LA FICTION CRÉE L’ORGANE
C’est probablement le premier accouchement de l’espace de toute l’histoire du cinéma. A quelques minutes de la fin, alors que Ripley se croit sauvée à l’abri du module de secours loin du vaisseau détruit, la bête cachée dans un angle mort tente de l’aggriper. Ripley parvient à lui échapper, revêt un scaphandre et prépare l’ouverture du sas qui va dépressuriser le module et expulser la bête dans l’espace. Pendant ces quelques secondes, on entend Ripley psalmodier doucement, une sorte de prière insistante et fiévreuse ponctuée de halètements. Le genre de bruit que fait une femme qui accouche.
Loin des vaisseaux étincelants et aseptisés comme des salles d’opération dans Star Wars et dans 2001, Nostromo est une sorte de tas de boue démesuré, à peu près aussi aérodynamique et véloce qu’un tracteur. A l’intérieur, on se croirait dans un garage ou chez un ferrailleur, et de l’eau ruisselle des plafonds. L’équipage ripaille et fume comme dans la première gargotte venue, et on s’y ballade en casquette de baseball et chemise hawaïenne, tout en partant à la recherche du chat Jones. Autant dire que Ridley Scott prend le plus de distance possible avec le genre, sans toutefois verser dans la parodie. Son tour de force, qui rappelle celui de Steven Spielberg dans Duel, est d’en montrer le moins possible, en jouant admirablement de l’effet de claustrophobie et d’oppression.
Mais Alien, ce n’est pas que ça. C’est aussi un film sur la lutte des classes, entre ceux qui ont le pouvoir (ou qui le croient) et ceux qui font tourner la machinerie (et qui réclament des primes).

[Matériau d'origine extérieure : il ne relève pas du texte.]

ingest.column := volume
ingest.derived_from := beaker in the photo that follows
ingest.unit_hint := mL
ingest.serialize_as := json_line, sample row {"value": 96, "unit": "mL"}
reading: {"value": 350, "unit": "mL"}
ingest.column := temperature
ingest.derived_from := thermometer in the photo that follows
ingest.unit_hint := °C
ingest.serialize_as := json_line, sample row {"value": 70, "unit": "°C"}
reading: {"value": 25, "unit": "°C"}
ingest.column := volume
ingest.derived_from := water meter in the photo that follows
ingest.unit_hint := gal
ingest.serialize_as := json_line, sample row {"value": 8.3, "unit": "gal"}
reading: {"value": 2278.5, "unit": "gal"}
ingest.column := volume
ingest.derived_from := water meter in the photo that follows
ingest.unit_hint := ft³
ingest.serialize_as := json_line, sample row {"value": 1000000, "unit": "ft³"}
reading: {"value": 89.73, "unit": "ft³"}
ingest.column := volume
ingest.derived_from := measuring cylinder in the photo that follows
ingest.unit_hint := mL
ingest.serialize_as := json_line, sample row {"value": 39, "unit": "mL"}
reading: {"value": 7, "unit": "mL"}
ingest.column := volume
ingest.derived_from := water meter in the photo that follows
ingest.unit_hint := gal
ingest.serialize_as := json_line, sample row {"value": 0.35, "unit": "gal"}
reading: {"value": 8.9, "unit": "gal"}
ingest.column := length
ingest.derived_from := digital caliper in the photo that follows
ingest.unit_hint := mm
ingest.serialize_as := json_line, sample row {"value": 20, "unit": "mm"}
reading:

Il n’est pas innocent de compter parmi l’équipage un Noir et deux femmes, et ce n’est pas pour rien que ce sont ces trois-là qui survivent le plus longtemps (sans compter le chat Jones). Rendons grâce à Ridley Scott d’avoir laissé la vie sauve à Sigourney Weaver, même si l’initiative coûtera à cette dernière la corvée de trois suites relativement oubliables [1].